Pitou comprit tout ce qu'il y avait de confiance dans cette réponse ; il ouvrit les deux bras pour embrasser Billot ; mais tout à coup, s'apercevant que c'était bien hardi à lui, ce qu'il venait de faire :
- Oh ! pardon, monsieur Billot, dit-il ; mille fois pardon !
- Pardon de quoi, mon ami ? demanda Billot, tout attendri de cette humilité ; pardon de ce qu'un honnête homme a jeté ses deux bras en avant pour embrasser un autre honnête homme ? Allons, viens, Pitou ! viens, embrasse-moi !
Pitou se jeta dans les bras de Billot.
- Et si, par hasard, vous avez besoin de moi là-bas... ? lui dit-il.
- Sois tranquille, Pitou, je ne t'oublierai pas.
Puis il ajouta :
- Il est deux heures de l'après-midi ; je pars pour Paris à cinq heures. A six heures, tu peux être ici avec la femme que tu auras choisie pour te seconder.

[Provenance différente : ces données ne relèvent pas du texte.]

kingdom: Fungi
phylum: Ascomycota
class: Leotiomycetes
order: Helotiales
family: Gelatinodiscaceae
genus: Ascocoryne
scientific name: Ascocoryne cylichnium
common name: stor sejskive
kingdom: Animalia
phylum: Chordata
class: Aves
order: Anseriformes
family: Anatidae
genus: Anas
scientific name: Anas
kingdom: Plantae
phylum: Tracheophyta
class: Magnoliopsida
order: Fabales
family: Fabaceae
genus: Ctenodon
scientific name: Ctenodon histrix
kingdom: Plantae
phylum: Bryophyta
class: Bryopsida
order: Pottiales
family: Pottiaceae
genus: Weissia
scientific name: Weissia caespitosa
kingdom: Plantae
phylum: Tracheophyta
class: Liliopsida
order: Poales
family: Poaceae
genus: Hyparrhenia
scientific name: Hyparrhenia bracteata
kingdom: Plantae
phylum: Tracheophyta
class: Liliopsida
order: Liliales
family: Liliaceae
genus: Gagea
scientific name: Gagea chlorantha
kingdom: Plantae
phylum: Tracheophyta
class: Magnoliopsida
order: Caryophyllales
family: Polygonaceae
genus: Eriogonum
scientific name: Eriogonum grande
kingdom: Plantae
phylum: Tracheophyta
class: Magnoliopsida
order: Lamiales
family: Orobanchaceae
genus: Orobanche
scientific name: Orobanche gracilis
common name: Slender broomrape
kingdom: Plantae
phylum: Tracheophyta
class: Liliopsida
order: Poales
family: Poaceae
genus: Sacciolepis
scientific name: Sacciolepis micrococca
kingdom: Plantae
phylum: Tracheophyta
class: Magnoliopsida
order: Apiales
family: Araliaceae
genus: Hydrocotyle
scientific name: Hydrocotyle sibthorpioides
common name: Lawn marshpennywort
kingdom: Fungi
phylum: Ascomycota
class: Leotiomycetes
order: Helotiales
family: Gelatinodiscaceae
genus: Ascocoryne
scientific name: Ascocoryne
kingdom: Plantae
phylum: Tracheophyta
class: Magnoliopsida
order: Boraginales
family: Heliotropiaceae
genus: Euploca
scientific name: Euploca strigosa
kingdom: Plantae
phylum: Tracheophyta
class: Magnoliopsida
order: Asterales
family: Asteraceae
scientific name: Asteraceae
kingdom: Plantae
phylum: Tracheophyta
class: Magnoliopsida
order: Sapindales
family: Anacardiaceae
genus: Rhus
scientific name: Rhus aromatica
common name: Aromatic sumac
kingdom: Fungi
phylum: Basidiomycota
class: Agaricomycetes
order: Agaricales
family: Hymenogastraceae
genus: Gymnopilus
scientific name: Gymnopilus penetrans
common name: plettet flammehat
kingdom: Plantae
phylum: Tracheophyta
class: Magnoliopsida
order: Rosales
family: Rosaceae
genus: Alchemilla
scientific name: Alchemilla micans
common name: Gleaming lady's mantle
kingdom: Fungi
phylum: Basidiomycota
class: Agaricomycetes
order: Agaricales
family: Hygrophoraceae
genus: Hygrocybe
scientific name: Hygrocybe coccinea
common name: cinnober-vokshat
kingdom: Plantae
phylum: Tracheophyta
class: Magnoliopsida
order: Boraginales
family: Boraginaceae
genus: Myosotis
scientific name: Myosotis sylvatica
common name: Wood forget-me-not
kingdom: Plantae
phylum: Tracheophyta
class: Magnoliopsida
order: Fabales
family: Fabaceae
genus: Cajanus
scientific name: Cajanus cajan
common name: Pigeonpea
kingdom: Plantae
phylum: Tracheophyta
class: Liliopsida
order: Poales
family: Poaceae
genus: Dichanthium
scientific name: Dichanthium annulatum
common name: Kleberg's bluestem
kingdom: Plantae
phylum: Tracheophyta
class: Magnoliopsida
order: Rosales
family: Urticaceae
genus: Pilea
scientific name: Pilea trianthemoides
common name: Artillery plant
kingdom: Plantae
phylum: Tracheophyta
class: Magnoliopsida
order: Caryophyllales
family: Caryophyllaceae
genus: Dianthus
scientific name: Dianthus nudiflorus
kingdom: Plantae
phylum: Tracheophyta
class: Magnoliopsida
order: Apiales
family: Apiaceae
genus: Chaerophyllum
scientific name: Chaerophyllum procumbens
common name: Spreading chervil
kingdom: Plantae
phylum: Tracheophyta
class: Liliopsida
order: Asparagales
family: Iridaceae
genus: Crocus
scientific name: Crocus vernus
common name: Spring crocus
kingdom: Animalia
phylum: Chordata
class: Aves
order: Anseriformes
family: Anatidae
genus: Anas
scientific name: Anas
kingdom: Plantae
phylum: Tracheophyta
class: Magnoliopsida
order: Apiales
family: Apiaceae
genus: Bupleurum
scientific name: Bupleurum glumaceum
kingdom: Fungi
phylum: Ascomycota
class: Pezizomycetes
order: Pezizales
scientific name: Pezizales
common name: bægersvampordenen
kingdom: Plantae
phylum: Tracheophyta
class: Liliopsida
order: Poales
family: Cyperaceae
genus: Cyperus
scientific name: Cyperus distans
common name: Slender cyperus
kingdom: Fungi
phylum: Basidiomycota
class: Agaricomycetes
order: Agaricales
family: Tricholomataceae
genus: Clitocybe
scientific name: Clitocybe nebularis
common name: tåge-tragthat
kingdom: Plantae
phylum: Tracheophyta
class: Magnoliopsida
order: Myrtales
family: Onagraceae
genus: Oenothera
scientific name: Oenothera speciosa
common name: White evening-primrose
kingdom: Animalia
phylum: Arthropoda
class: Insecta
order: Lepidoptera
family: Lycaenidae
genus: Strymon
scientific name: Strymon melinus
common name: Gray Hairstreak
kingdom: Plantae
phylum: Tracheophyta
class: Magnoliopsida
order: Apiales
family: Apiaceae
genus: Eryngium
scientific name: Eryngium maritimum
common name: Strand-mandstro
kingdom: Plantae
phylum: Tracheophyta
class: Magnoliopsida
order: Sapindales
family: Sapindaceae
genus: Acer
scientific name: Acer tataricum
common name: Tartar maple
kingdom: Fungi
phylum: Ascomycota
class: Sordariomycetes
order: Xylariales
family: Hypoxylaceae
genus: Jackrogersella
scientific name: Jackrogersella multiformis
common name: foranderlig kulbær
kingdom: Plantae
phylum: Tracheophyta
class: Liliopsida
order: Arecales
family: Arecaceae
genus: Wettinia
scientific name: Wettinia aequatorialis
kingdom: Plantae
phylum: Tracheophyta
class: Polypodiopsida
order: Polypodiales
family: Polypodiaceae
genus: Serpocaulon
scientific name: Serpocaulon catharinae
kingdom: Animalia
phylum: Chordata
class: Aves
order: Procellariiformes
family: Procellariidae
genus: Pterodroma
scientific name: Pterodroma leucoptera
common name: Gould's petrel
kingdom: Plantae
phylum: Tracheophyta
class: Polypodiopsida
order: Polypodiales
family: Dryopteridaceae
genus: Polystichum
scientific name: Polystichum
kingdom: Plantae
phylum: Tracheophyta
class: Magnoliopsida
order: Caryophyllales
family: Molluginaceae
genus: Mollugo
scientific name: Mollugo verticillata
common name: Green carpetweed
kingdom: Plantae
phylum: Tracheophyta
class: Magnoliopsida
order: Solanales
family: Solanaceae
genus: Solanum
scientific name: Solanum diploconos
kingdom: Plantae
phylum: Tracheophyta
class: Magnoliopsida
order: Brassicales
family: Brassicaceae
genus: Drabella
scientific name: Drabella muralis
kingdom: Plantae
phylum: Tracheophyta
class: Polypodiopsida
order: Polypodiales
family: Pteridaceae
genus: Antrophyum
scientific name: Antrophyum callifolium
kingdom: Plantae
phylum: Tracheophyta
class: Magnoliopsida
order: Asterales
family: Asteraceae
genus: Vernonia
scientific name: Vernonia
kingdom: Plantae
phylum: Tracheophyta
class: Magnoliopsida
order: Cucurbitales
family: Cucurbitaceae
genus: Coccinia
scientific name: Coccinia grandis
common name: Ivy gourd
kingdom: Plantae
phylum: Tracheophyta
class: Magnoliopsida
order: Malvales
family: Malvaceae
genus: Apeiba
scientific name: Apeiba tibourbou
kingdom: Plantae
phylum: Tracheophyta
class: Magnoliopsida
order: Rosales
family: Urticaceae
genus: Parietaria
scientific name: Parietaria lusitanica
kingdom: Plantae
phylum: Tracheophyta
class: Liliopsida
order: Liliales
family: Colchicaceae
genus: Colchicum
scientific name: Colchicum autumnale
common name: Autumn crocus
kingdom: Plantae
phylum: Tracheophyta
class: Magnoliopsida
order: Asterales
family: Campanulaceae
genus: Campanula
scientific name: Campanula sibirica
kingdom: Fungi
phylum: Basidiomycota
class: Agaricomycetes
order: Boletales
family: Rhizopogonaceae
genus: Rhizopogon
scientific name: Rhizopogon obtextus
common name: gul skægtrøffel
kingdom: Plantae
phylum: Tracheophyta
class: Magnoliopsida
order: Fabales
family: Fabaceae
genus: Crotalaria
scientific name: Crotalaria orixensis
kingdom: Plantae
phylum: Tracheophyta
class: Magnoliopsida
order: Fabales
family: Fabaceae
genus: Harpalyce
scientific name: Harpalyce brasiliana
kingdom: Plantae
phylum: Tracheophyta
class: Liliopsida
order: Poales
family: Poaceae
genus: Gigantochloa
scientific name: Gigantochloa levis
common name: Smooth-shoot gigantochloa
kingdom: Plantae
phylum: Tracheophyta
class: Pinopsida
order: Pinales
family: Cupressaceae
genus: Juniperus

- Bien ! Alors, dit Pitou, je n'ai pas de temps à perdre ! Au revoir, cher monsieur Billot.
- Au revoir, Pitou !
Pitou s'élança hors de la ferme.
Billot le suivit des yeux tant qu'il le put voir ; puis, quand il eut disparu :
- Oh ! dit-il, pourquoi ma fille Catherine ne s'est-elle pas amourachée d'un brave garçon comme celui-là, plutôt que de cette vermine de noble qui la laisse veuve sans être mariée, mère sans être femme ?
Maintenant inutile de dire qu'à cinq heures, Billot montait dans la diligence de Villers-Cotterêts à Paris, et qu'à six heures, Pitou, Catherine et le petit Isidore entraient à la ferme.